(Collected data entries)
— begin —

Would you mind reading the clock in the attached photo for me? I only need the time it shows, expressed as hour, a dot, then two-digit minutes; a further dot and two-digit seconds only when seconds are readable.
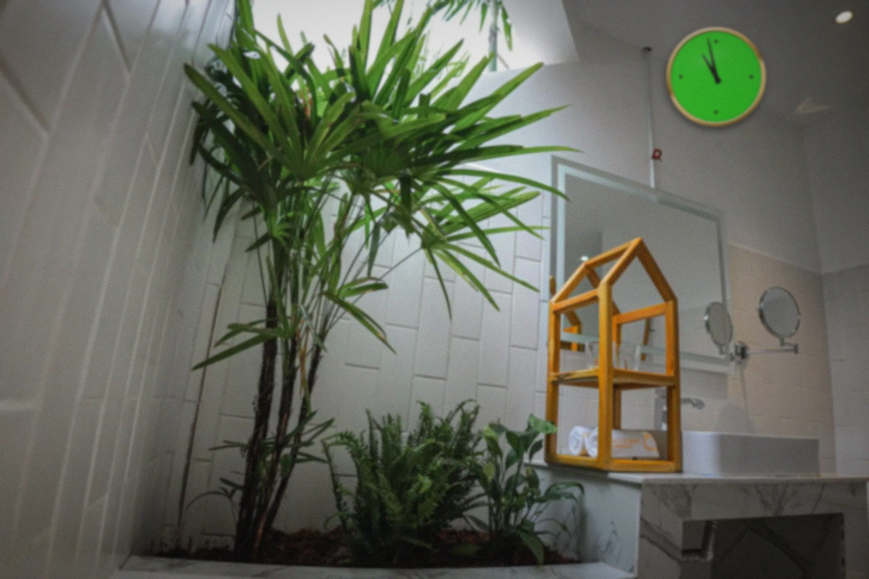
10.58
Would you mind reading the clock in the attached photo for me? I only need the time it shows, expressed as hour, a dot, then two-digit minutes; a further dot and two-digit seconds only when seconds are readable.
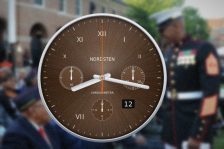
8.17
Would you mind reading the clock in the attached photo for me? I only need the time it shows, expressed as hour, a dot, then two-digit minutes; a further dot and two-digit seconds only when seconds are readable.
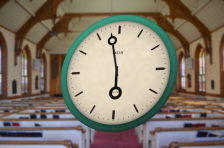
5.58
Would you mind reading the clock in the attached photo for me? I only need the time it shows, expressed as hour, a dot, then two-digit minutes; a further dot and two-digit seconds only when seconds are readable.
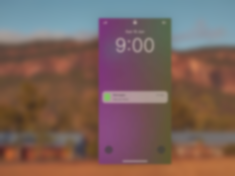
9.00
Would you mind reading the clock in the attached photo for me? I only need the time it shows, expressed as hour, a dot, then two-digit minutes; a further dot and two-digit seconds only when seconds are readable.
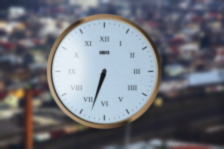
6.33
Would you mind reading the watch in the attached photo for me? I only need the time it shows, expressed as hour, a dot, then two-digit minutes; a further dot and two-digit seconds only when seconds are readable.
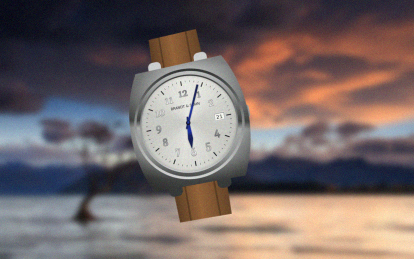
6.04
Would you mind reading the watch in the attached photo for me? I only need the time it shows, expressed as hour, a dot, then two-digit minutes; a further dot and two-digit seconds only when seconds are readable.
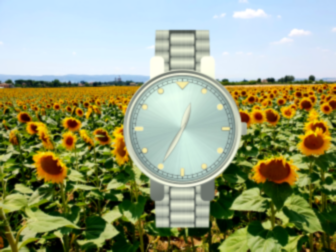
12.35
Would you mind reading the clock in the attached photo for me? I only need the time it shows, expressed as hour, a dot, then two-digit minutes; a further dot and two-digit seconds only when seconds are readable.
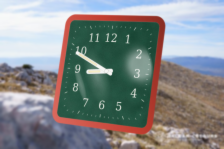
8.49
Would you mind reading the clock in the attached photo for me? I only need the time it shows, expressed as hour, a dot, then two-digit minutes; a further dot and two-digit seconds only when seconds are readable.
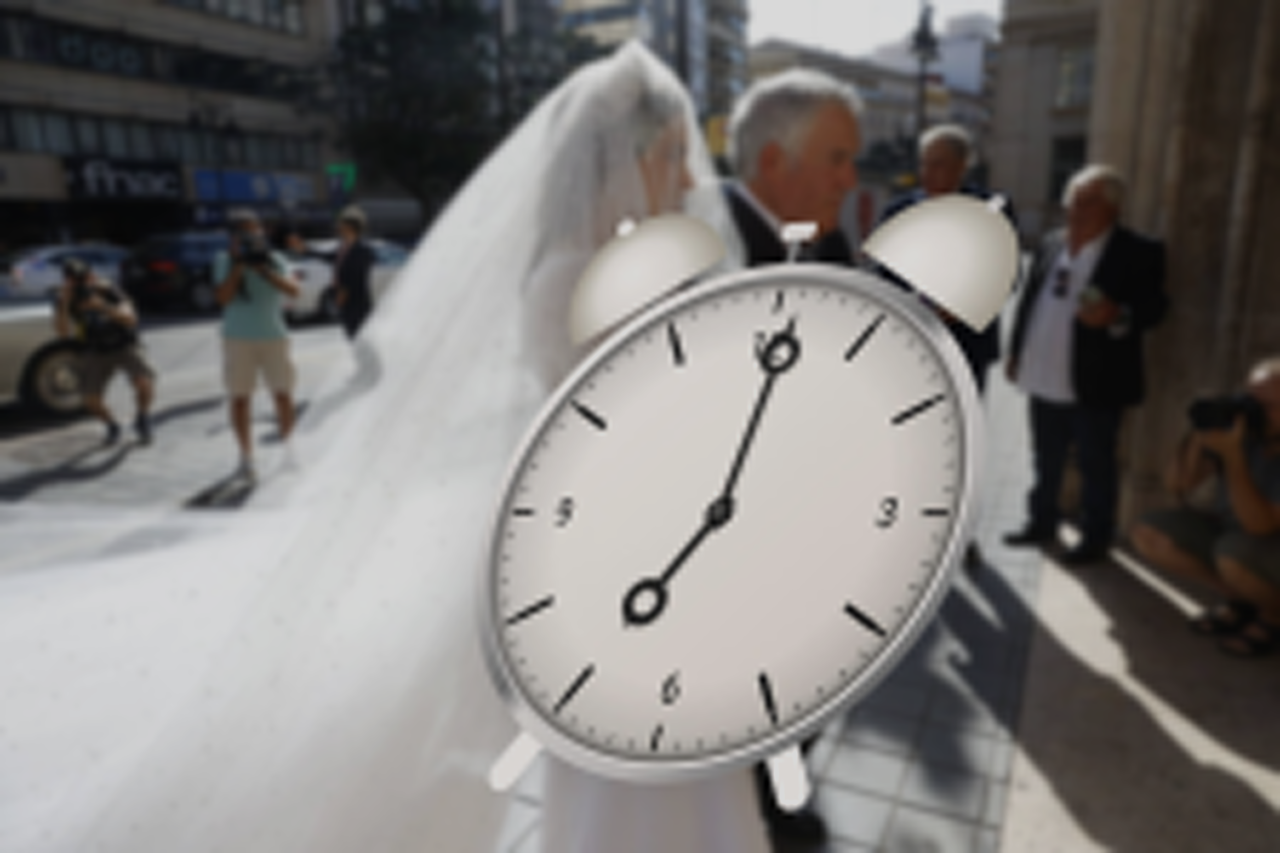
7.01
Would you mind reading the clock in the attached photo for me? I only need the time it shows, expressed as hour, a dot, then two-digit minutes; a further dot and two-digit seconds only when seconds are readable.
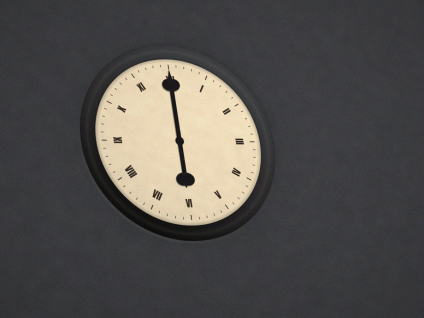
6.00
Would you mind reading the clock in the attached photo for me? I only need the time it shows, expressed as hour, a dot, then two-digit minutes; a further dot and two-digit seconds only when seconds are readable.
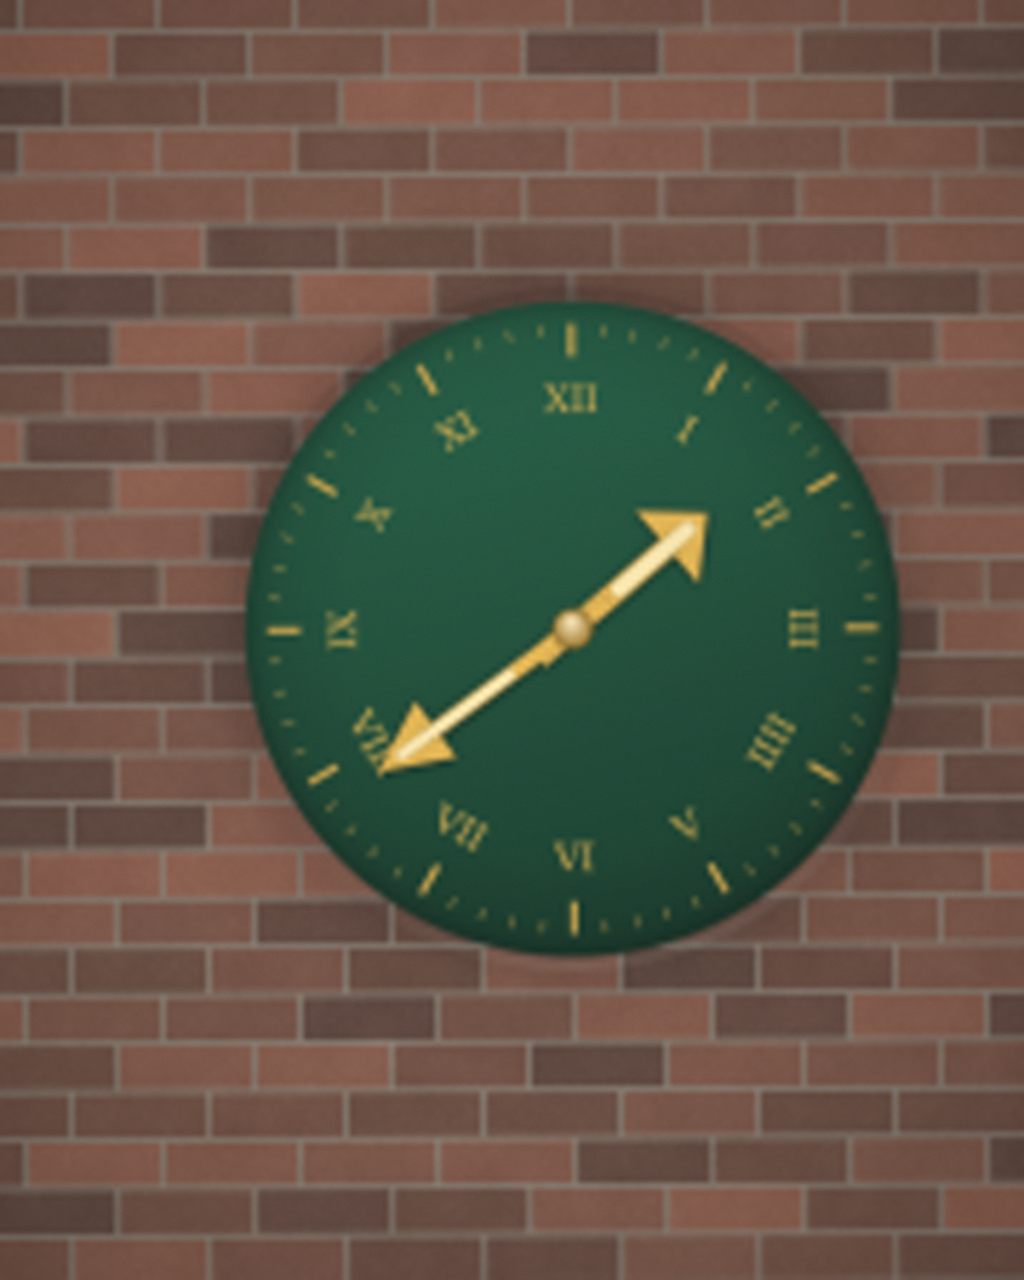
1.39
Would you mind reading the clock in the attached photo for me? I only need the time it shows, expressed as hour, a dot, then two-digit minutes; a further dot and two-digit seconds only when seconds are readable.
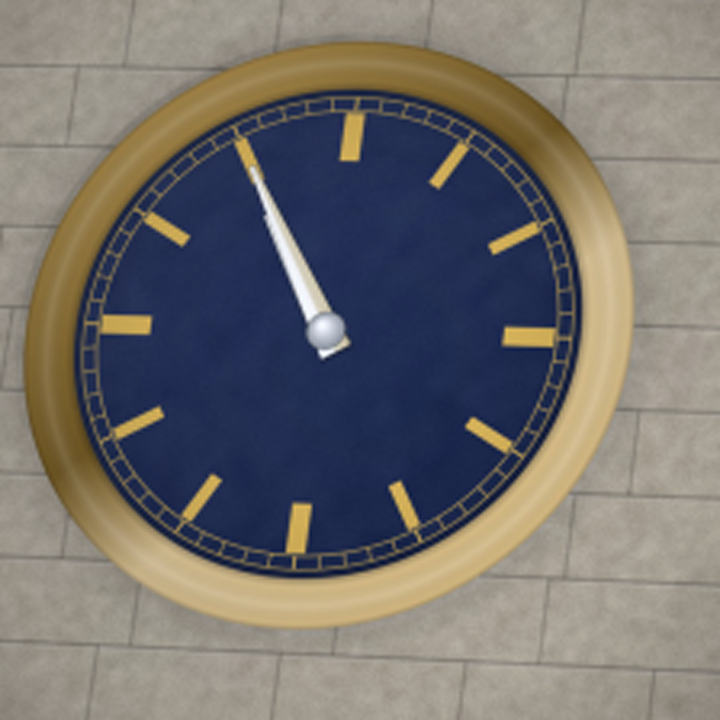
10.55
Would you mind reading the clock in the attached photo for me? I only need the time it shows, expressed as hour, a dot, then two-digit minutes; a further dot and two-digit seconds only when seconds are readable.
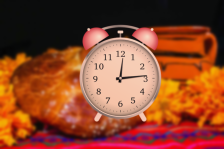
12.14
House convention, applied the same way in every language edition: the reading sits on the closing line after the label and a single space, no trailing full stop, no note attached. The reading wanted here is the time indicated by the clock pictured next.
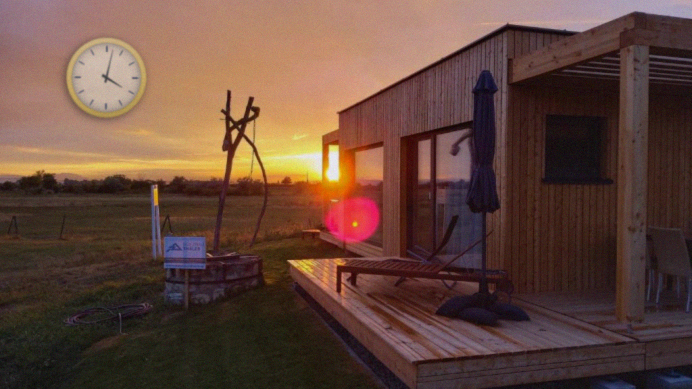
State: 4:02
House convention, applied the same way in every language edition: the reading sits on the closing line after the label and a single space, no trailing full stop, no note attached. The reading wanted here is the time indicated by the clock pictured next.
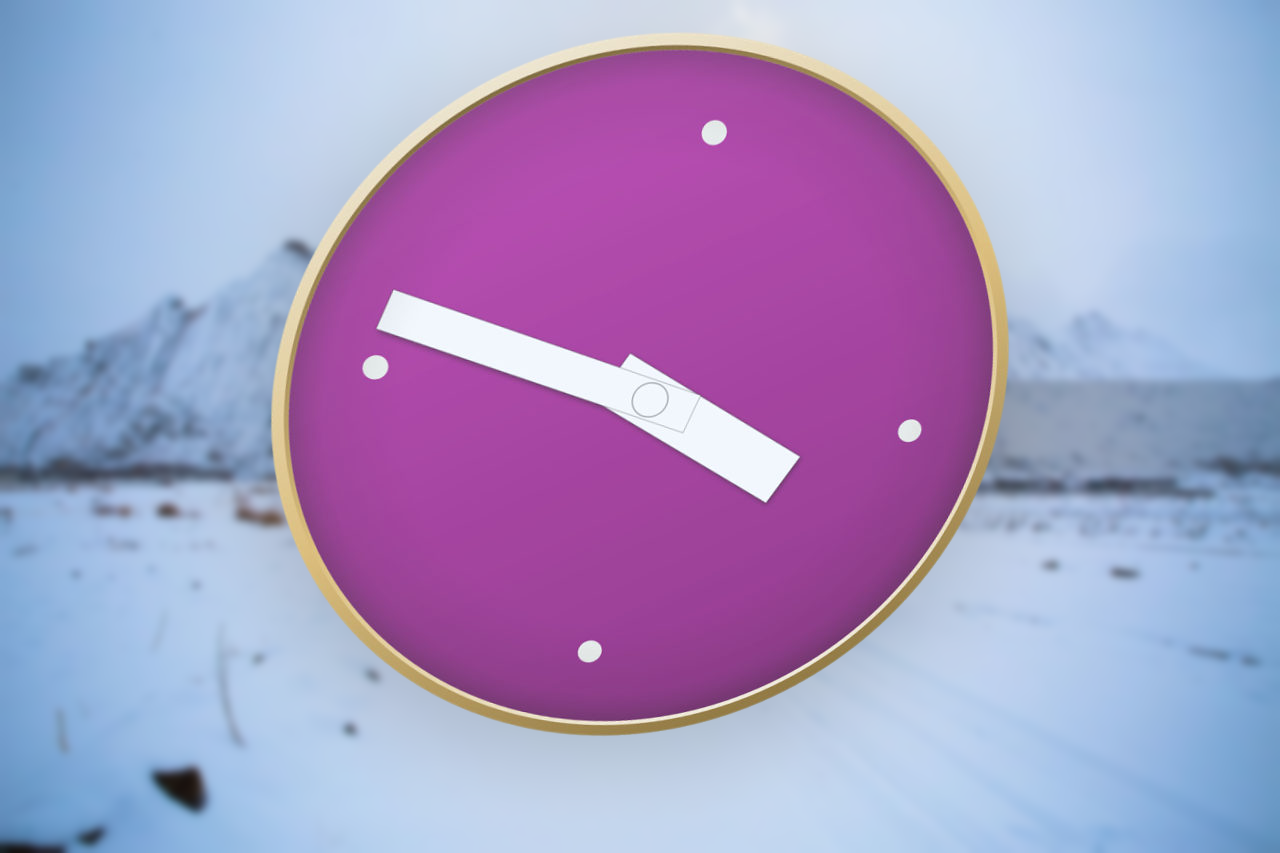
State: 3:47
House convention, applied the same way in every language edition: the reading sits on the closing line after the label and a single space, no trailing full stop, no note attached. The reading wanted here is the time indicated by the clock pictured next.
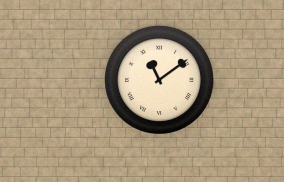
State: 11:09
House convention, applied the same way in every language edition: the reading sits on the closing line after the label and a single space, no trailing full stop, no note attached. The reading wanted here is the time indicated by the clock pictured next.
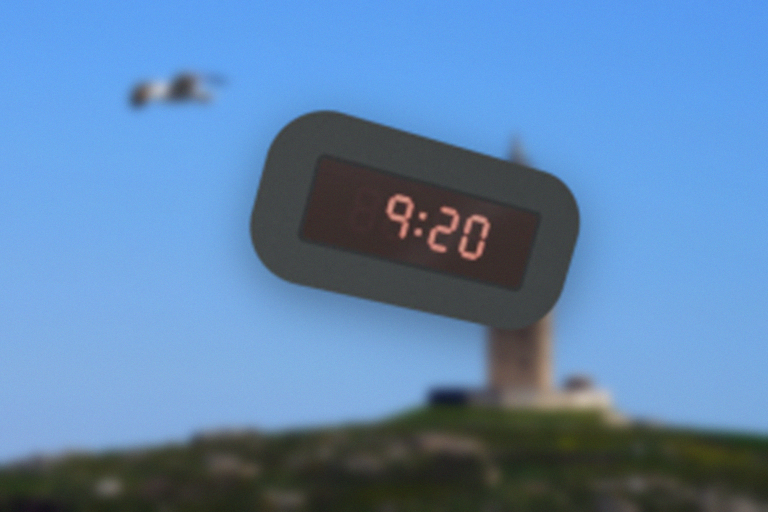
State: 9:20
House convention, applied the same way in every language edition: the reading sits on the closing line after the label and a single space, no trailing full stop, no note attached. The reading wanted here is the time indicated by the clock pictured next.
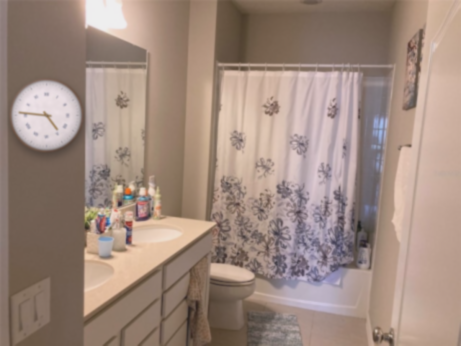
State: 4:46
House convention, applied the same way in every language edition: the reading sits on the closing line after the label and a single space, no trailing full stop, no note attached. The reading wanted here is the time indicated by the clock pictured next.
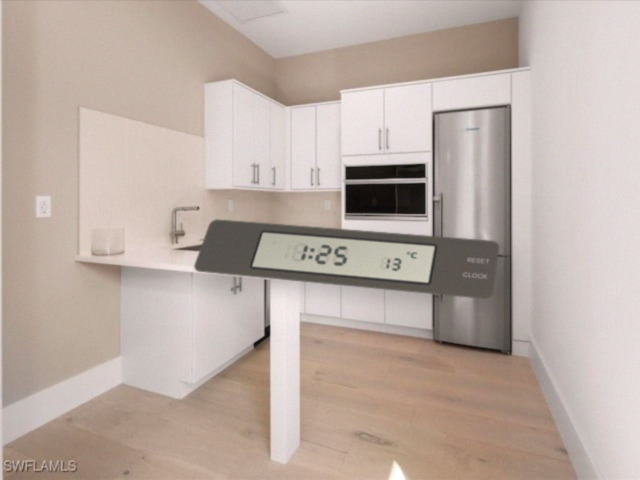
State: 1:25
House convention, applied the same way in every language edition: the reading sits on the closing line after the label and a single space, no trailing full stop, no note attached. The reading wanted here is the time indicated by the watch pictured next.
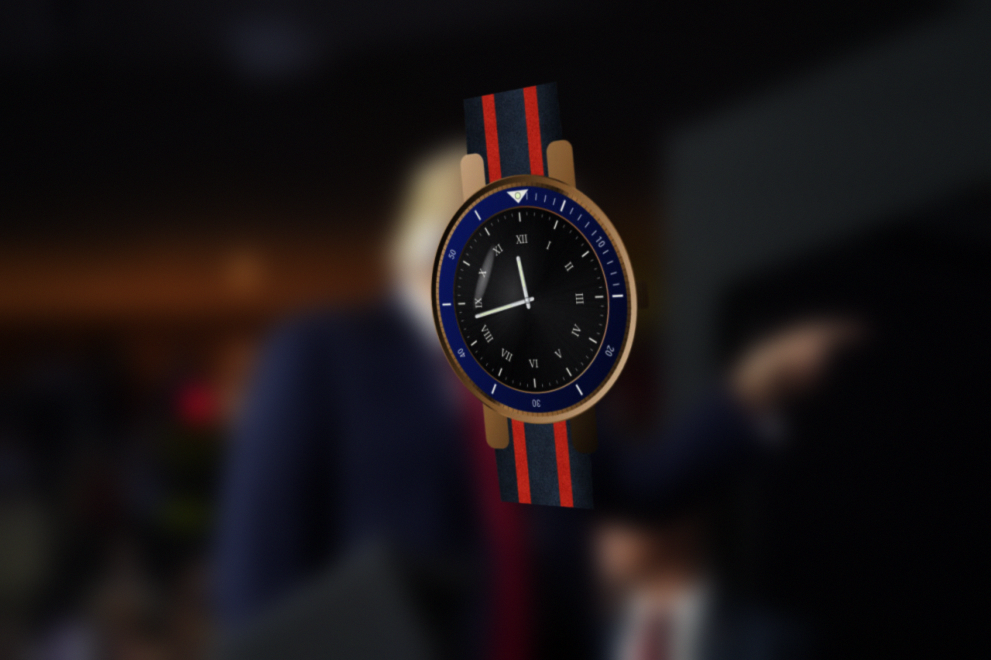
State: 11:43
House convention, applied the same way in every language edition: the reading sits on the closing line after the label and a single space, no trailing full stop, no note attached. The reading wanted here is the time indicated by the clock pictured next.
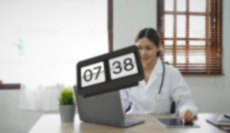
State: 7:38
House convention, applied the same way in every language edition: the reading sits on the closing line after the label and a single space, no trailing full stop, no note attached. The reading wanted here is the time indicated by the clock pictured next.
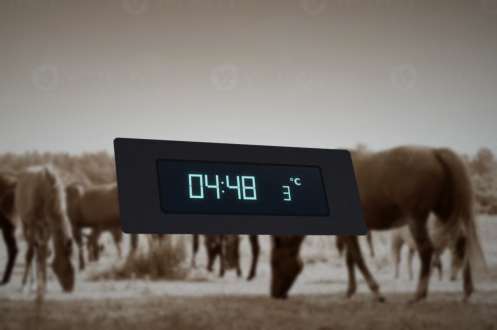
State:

— end —

Filter the entries above, copying every line that contains the word "State". Case counts, so a line matches only when the capitalization is identical.

State: 4:02
State: 3:47
State: 11:09
State: 9:20
State: 4:46
State: 1:25
State: 11:43
State: 7:38
State:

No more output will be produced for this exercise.